If you are making the investment at once. Like, the Lump-sum investments and want to strike over returns gained, after say 5 years or forth. You need to go for the CAGR calculations for your investments. The CAGR is the compound annual growth rate

For instance – If you make an investment of INR 12,000 for only 1 year, the value of the same will be INR 23,358

Here is how CAGR gets calculated:

12,000 × (1 + CAGR )

= 23,358

23,358 ÷ 12,000 – 1

CAGR = 95 %

In the present case, CAGR is 95%. The percentage of CAGR varies with the tenure you select.

CAGR gives the returns in compounded form, unlike FDs. In FDs, you know the rate of interest and hence you can easily calculate your returns the moment you make one. In CAGR, you get annual return once, and henceforth you get compounded annual returns for the selected tenure.
What is XIRR and How it is calculated?

If you want to know the average revenue of your investment every year, before it matures, the quantity that yields the rate is XIRR.

For instance, if you are investing for 5 years. You will know your gains on average, every year, with XIRR.
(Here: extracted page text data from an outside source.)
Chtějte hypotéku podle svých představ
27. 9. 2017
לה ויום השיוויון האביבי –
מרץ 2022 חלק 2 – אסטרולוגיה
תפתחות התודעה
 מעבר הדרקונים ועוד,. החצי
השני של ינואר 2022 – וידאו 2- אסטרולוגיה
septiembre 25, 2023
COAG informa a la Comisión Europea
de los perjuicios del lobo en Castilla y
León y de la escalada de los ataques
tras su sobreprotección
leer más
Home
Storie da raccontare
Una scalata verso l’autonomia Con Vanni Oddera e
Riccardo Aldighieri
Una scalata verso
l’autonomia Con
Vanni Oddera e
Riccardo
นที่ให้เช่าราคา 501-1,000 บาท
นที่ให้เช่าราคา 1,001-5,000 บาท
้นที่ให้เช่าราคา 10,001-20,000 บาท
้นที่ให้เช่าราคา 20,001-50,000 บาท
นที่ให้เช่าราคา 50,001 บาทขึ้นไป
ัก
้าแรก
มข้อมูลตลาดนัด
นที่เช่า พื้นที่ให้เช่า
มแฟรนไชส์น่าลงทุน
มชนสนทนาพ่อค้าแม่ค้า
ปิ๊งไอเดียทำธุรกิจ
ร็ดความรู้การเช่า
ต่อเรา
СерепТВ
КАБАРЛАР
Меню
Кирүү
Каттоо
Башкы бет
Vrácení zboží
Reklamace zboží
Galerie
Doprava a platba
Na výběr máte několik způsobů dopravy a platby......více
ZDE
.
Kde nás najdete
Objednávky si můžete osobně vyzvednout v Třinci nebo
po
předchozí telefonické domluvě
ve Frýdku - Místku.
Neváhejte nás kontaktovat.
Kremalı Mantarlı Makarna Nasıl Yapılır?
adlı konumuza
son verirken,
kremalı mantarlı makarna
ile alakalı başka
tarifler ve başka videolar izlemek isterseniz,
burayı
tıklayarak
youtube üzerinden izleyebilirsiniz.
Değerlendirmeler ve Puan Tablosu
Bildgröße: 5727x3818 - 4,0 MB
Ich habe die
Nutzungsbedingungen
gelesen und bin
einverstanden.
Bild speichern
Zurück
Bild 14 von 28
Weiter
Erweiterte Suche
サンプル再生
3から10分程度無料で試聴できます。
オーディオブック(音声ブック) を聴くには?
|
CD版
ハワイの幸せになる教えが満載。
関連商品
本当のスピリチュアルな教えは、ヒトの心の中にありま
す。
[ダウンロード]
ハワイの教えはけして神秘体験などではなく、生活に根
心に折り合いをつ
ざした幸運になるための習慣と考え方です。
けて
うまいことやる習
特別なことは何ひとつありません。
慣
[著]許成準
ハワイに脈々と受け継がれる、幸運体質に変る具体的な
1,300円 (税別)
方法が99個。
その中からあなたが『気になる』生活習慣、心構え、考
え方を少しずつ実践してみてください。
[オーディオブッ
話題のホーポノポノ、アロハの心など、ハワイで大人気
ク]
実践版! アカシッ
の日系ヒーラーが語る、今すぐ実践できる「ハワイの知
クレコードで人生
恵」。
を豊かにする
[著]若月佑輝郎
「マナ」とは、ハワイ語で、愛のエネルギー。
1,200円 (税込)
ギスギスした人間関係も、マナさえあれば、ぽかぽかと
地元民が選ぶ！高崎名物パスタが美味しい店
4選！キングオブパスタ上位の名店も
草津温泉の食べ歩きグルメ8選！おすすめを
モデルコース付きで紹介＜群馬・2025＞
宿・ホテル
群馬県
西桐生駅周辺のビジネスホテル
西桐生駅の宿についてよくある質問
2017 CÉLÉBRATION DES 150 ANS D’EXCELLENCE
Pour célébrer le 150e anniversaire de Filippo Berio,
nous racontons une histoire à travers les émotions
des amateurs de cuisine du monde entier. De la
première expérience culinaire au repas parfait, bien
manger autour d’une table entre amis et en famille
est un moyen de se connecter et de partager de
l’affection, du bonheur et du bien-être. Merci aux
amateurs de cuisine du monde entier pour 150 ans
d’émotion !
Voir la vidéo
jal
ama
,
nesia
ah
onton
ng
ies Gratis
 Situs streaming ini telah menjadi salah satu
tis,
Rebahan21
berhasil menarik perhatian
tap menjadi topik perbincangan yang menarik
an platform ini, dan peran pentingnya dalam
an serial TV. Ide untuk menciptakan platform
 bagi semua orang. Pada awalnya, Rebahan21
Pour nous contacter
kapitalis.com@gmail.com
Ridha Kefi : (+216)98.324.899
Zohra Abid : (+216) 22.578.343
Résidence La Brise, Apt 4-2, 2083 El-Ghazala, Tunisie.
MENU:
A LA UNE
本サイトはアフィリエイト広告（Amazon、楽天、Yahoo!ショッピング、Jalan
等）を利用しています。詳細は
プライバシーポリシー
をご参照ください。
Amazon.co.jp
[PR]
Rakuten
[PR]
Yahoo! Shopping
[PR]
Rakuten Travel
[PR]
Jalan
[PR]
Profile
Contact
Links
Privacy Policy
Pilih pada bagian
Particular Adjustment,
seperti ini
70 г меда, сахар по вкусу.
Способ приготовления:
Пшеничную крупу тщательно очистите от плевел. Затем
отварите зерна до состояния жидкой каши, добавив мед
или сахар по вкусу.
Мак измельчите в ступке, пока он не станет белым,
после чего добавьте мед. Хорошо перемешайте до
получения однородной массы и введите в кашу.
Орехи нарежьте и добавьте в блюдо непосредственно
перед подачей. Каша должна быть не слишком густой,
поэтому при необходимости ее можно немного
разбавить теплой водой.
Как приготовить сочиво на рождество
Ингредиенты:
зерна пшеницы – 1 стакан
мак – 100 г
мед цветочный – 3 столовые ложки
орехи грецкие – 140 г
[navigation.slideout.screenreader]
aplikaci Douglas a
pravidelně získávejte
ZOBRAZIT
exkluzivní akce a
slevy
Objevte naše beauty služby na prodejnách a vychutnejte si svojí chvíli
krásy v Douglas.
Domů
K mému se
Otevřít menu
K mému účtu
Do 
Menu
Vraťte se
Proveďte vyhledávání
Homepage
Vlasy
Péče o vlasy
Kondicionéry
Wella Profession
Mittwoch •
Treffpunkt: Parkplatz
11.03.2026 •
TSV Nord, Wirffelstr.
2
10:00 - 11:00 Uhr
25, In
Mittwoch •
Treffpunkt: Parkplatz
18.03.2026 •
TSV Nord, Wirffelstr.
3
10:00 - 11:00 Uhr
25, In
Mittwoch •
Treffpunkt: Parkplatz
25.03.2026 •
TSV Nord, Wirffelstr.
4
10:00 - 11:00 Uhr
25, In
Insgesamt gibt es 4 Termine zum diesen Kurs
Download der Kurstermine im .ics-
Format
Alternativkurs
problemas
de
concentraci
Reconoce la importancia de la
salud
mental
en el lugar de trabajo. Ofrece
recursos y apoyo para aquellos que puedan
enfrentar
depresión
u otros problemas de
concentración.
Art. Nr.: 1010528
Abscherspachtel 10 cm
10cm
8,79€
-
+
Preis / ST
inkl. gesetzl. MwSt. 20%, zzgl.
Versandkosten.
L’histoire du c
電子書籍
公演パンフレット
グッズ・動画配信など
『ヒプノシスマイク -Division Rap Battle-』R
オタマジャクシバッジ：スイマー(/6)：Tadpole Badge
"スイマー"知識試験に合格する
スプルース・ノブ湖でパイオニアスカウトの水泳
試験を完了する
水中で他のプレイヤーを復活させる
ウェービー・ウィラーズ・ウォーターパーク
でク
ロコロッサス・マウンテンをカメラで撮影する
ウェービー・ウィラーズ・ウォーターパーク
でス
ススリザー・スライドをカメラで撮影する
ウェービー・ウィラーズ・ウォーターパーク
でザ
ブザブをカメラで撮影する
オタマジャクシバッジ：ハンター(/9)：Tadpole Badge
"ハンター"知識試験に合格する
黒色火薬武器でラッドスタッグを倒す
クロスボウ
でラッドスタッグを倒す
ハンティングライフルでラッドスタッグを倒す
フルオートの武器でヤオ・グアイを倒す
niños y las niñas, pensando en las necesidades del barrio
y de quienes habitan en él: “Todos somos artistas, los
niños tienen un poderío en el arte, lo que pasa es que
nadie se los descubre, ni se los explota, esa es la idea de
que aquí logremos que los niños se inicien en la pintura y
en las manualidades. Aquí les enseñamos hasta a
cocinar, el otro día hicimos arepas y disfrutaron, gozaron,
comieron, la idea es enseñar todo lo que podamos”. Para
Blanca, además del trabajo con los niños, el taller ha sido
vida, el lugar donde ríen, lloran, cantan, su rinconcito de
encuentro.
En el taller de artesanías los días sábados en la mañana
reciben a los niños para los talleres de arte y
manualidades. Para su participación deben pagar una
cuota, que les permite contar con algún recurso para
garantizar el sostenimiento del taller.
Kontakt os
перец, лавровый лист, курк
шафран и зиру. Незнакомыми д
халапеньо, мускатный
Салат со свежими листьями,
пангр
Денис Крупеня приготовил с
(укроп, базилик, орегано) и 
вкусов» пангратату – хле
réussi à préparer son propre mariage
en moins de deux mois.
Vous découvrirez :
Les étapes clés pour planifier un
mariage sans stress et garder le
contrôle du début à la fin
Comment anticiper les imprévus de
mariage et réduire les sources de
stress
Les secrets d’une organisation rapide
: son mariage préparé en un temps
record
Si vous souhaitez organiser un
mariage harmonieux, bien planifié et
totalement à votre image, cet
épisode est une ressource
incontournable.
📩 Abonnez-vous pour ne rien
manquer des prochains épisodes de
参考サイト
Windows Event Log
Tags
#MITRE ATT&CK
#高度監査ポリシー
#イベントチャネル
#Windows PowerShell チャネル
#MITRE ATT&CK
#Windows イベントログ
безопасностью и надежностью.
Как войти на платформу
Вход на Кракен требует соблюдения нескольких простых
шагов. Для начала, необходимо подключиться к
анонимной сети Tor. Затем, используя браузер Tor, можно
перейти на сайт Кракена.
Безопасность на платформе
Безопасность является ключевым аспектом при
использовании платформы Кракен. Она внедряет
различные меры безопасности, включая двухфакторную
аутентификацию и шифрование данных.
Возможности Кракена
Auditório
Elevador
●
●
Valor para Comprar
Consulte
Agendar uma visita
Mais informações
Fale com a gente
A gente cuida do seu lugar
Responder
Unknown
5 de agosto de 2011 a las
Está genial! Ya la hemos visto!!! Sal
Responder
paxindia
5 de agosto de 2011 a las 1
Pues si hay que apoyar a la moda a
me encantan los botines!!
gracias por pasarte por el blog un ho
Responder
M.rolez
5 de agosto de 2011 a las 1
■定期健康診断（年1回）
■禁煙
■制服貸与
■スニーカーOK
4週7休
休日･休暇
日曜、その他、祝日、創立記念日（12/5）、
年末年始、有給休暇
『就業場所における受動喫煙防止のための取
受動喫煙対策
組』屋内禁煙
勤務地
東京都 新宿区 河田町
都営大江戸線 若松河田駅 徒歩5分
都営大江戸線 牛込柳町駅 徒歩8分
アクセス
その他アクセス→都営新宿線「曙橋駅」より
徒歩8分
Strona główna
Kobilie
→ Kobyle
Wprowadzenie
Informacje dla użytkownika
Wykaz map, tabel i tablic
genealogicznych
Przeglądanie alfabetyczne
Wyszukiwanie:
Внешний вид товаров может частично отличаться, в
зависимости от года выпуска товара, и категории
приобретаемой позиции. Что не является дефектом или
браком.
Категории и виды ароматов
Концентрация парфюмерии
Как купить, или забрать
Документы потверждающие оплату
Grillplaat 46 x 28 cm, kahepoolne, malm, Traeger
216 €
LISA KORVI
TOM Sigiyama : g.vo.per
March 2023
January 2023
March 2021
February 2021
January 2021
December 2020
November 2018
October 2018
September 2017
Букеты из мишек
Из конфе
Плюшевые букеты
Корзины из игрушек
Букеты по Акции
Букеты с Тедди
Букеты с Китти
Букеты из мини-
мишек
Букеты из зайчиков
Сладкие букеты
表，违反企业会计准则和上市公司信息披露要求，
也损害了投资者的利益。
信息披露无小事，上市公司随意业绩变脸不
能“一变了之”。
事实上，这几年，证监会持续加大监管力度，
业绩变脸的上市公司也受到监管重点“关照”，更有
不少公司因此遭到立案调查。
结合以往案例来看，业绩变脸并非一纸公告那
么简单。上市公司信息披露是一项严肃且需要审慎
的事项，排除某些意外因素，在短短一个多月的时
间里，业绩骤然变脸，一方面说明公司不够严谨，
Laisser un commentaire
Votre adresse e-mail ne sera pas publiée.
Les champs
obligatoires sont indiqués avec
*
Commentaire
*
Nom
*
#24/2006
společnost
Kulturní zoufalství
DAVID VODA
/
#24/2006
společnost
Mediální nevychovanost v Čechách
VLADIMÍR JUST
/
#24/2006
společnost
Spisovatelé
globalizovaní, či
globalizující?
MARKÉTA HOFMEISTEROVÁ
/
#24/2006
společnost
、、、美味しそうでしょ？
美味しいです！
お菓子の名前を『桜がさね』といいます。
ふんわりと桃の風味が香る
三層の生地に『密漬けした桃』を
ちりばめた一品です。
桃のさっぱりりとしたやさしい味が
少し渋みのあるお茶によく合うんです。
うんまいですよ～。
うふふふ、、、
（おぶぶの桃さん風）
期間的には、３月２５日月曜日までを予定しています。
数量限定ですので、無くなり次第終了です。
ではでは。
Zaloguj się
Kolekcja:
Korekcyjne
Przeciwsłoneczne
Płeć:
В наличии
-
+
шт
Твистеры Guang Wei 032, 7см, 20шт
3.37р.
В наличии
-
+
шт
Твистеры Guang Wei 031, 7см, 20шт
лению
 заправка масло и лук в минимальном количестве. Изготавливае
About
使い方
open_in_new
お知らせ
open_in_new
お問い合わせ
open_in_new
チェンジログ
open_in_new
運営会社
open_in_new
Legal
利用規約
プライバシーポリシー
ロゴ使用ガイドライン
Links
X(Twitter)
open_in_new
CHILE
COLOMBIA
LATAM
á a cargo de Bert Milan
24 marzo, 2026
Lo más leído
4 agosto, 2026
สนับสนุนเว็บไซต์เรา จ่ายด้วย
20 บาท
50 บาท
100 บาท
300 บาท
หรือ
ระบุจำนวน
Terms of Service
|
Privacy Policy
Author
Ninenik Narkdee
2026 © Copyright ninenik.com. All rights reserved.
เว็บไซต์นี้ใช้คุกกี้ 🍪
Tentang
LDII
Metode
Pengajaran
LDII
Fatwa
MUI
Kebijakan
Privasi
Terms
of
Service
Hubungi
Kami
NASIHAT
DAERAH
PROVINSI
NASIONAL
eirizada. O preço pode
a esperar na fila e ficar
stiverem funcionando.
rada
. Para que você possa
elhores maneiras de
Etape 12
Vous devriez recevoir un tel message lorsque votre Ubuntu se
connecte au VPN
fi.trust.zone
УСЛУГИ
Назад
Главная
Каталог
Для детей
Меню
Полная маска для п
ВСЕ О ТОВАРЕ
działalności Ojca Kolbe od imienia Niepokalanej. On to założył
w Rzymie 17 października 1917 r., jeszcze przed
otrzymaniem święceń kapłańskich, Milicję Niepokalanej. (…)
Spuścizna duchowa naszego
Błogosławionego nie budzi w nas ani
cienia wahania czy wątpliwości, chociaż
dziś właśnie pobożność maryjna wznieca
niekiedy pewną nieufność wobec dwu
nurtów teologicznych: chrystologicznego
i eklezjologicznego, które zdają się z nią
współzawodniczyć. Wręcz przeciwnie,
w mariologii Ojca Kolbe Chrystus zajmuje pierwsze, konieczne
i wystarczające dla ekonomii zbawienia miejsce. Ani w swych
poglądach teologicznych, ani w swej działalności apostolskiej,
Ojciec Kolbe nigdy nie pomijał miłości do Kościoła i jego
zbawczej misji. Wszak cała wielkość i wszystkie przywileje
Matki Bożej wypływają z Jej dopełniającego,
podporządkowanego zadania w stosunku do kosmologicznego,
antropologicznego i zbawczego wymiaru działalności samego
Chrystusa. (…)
Difference between CAGR and XIRR

CAGR is a Compounded Annual Growth Rate, which accesses over current calculation for every year. It aims at a single investment calculation. XIRR is the gives you the average of every single year, or of the time period that you wish to calculate.

XIRR vs CAGR
XIRR vs CAGR

To calculate the returns gained on the current year investment, you will need to apply CAGR.

CAGR= (Current or Maturity Value/Investment Value) ^ (1/investment tenure in years) – 1

To calculate the gain on total investment, you will have to go with XIRR formula:

XIRR =

xirr formula

Total calculations of CAGR over the different tenure can also recognized as XIRR.

XIRR calculations can be easily performed in Excel sheets.

Does the XIRR compound annually?

As the CAGR compounds annually, so does the XIRR. XIRR simply calculates the rate. Even if you wish to calculate it daily you can. It does not mean you will get your investment compounded daily.

XIRR is simply the calculation of your investment and returns at the given point of time.

Who to rely on Calculations?

There are many software and tools available that do your job confusion-free. You simply have to fill up the required fields and you get your calculations ready. Even the excel sheets have these functions working in them. All you have to do is enter the investment amount, rate of interest, rate of compounding, and tenure.

Bottom Line

Before investing your savings, do calculate your returns and risks. The formula and examples mentioned above will help you better understand the concepts. However, the tools and software have given so much of ease and liberty to calculate the returns on investment readily.